250 millions d’euros d’aide pour les secteurs touchés par la crise

Vu la reprise de l'épidémie et le renforcement de certaines mesures sanitaires, le gouvernement a prolongé certaines aides en y ajoutant quelques nouvelles.

250 millions d’euros d’aide pour les secteurs touchés par la crise
Le vice-Premier ministre, PIerre-Yves Dermagne. (@Belga Image)

Alors que le monde entier attend la fin de la pandémie, histoire de ranger nos masques pour de bon, une reprise de la pandémie et des mesures sanitaires renforcées ne font rire personne. En particulier, de nombreuses entreprises, parfois des secteurs d’activités entiers, qui ne peuvent pas travailler ou très difficilement en respectant les règles.
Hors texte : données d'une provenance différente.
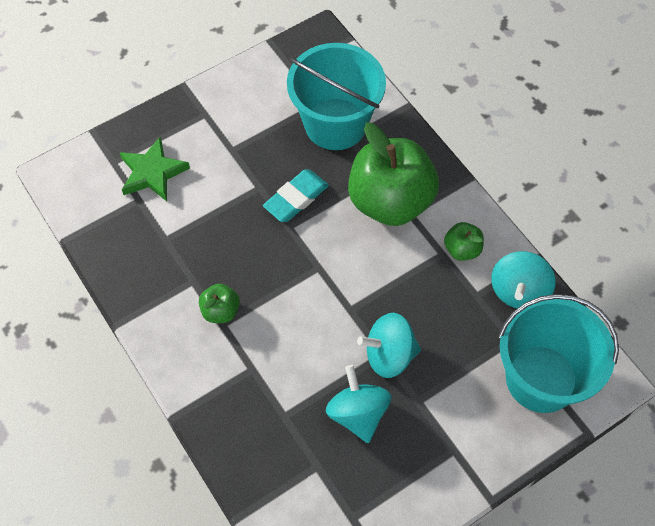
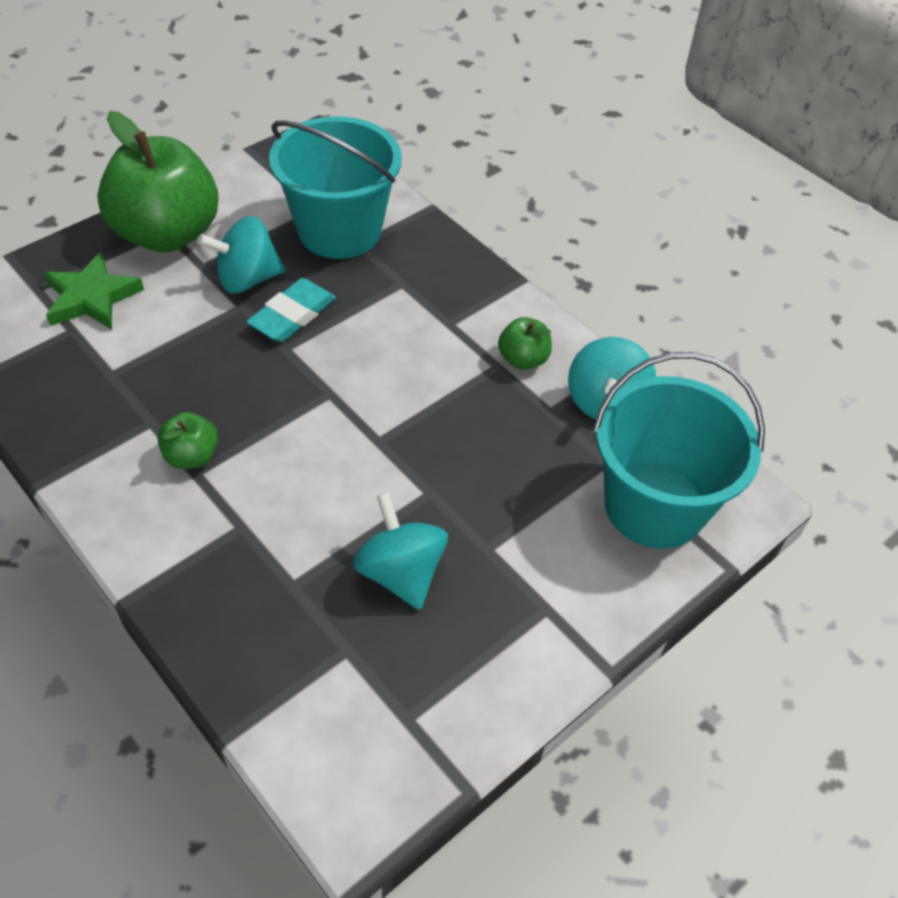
camera: 10 degrees left, 10 degrees down
green apple [348,123,439,226] -> green apple moved to [97,111,219,252]
turquoise spinning top [357,313,421,378] -> turquoise spinning top moved to [197,216,286,293]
Puisque le Codeco a du resserrer la vis à nouveau, ces sociétés concernées se demandaient si le Gouvernement allait leur apporter de l’aide, plus que jamais nécessaire pour certaines.
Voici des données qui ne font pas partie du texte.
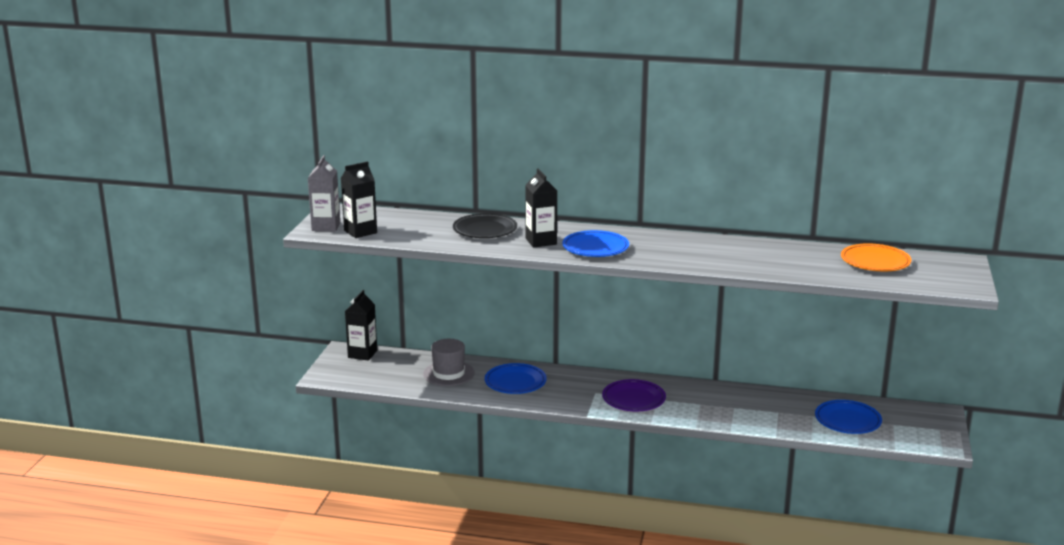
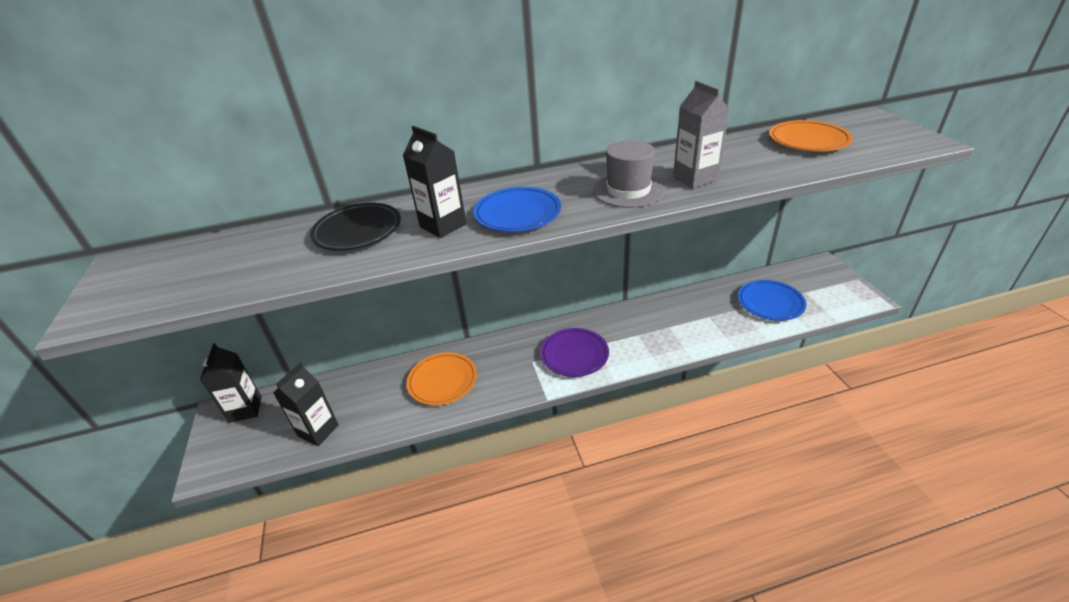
camera: 25 degrees left, 15 degrees up
grey carton [308,155,340,231] -> grey carton moved to [673,80,729,189]
black carton [341,161,377,238] -> black carton moved to [274,363,339,446]
grey hat [423,339,475,386] -> grey hat moved to [593,140,665,208]
blue plate [485,363,547,394] -> orange plate [407,352,477,405]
Comme le rapporte La Libre, c’est bel et bien le cas. Vendredi, le comité ministériel a discuté d’une série de mesures d’aide, certaines déjà bien connues et d’autres nouvelles, pour un budget total de 250 millions d’euros environ.

Prolongations

Parmi les aides prolongées, on retrouve sans surprise le chômage temporaire, qui pourra être demandé en cas de quarantaine d’un enfant. " Il aurait été inconscient de ne pas prolonger son effet bouclier alors que la crise est encore très présente. Le chômage temporaire corona continuera à protéger le travailleur d’un licenciement et agira contre les faillites en cascade ", a expliqué le vice-Premier ministre Pierre-Yves Dermagne (PS), au quotidien, dans un communiqué.

Ensuite, les secteurs forcés de s’arrêter comme une partie de la culture, les boites, clubs, discothèque ou l’évènementiel pourront compter sur le droit passerelle, sur le double même en cas de fermeture complète.

Les autres sociétés pourront le demander aussi si leur chiffre d’affaire a pris un sacré coup. Pour clea il faudra comparer les CA de novembre 2019 et 2021. Si la différence est de 40% ou plus, le droit passerelle sera accordé. Auparavant, la limite était à 65% et elle a été baissée dès ce mois de décembre pour aider les restaurants, bars, cafés et hôtels.

Les indépendants devant s’arrêter de travailler pour maladie, la leur ou celle d’un enfant, pourra aussi recevoir cette aide. En ce qui concerne les artistes, ces derniers pourront cumuler droits d’auteur et chômage sans limite.

Les nouveautés

A ces aides déjà pérennes, s’ajoutent de nouvelles. Une baisse de la TVA à 6% a été longtemps débattue, mais n’a finalement pas été validée. Par contre, elle passe bien de 21 à 6 sur les masques et les gels.

Les revenus modestes et autres bénéficiaires d’aides n’ont pas été oubliés. Ceux qui vivent avec le revenu minimum d’insertion ou avec l’aide de l’allocation Grapa recevront une prime mensuelle de 25€. Les CPAS bénéficient aussi désormais d’un trimestre supplémentaire pour utiliser les subsides reçus.

Les secteurs forcés à fermer auront moins de cotisations ONSS à payer. C’était déjà le cas avant et cela continue et cela pourra même être prolongé après le premier trimestre 2022.

On sait que toutes ces aides ont été décidées et validées, mais elles doivent encore devenir des lois ou des arrêtés. Ce qui ne tardera pas puisqu’elles seront d’application au premier trimestre 2022.